= Beginning of Section =

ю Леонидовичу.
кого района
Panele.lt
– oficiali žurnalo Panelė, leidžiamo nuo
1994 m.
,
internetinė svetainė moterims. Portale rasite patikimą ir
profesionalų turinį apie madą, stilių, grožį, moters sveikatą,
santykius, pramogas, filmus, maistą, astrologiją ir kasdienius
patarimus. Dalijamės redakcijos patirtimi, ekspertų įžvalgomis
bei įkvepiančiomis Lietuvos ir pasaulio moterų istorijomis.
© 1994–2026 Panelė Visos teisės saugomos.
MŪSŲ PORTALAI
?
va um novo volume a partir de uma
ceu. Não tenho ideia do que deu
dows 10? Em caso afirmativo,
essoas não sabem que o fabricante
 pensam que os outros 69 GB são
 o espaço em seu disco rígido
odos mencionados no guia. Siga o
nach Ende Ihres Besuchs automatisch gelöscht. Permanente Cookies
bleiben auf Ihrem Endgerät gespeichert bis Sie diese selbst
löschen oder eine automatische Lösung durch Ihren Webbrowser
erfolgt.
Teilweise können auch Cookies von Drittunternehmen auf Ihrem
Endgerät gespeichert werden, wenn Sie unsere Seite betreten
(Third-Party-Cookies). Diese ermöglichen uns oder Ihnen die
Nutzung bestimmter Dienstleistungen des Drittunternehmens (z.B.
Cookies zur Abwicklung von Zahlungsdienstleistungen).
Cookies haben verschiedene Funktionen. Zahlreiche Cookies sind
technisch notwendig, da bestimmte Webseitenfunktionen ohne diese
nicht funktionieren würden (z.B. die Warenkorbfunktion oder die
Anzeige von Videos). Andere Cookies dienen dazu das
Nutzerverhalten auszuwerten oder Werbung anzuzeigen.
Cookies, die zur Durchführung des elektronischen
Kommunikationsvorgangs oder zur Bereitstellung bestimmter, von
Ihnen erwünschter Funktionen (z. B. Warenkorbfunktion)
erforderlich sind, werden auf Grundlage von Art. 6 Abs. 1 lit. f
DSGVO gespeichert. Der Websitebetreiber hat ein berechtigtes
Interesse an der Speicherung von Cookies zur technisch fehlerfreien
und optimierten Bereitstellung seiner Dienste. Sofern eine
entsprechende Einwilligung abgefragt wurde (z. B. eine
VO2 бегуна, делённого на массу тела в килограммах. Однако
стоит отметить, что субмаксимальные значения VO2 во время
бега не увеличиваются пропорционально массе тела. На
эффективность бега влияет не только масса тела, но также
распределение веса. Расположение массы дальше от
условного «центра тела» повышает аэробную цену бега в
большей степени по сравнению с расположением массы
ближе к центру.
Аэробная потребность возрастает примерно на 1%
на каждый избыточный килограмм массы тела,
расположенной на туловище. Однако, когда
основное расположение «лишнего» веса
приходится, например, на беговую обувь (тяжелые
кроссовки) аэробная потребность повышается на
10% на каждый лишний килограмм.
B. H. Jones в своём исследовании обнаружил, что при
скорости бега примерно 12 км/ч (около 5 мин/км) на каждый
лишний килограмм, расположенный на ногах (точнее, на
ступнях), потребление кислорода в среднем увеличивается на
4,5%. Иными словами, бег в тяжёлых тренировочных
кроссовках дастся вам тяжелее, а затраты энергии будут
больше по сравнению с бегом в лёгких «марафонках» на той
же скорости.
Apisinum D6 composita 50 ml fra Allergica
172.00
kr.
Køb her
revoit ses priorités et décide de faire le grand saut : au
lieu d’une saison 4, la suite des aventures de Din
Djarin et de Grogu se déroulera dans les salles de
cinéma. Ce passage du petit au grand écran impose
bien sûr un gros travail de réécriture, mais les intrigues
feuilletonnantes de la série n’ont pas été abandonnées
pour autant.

= End of Section =

How to complete this task —
Return, character for character, the lines from the first one through the line containing "essoas não sabem que o fabricante".

Result —
ю Леонидовичу.
кого района
Panele.lt
– oficiali žurnalo Panelė, leidžiamo nuo
1994 m.
,
internetinė svetainė moterims. Portale rasite patikimą ir
profesionalų turinį apie madą, stilių, grožį, moters sveikatą,
santykius, pramogas, filmus, maistą, astrologiją ir kasdienius
patarimus. Dalijamės redakcijos patirtimi, ekspertų įžvalgomis
bei įkvepiančiomis Lietuvos ir pasaulio moterų istorijomis.
© 1994–2026 Panelė Visos teisės saugomos.
MŪSŲ PORTALAI
?
va um novo volume a partir de uma
ceu. Não tenho ideia do que deu
dows 10? Em caso afirmativo,
essoas não sabem que o fabricante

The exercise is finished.